═════ GIVEN RECORDS
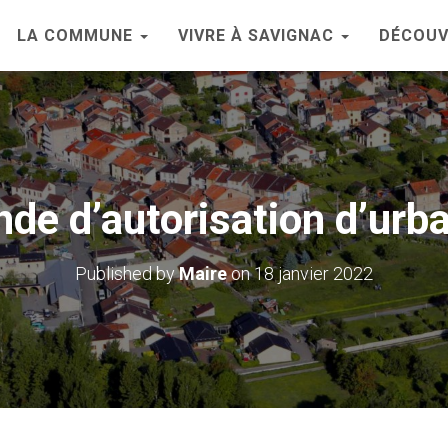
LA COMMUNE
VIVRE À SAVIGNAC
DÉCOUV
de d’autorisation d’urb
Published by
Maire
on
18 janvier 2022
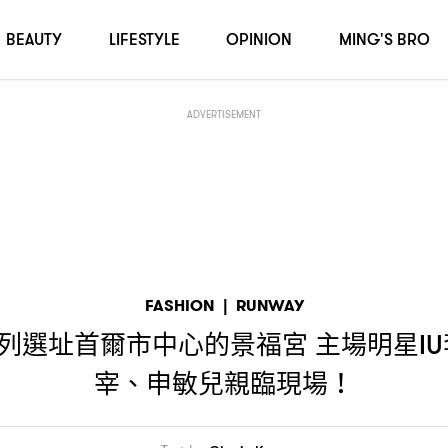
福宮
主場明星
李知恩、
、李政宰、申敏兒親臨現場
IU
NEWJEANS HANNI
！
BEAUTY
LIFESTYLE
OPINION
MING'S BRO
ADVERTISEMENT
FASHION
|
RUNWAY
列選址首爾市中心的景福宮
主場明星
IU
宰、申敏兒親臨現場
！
══════════
◆ **WORK TO BE COMPLETED**: Give back, word for word, only the lines from the one containing "NEWJEANS HANNI" through the closing line of the entries.

◆ **ANSWER**:
NEWJEANS HANNI
！
BEAUTY
LIFESTYLE
OPINION
MING'S BRO
ADVERTISEMENT
FASHION
|
RUNWAY
列選址首爾市中心的景福宮
主場明星
IU
宰、申敏兒親臨現場
！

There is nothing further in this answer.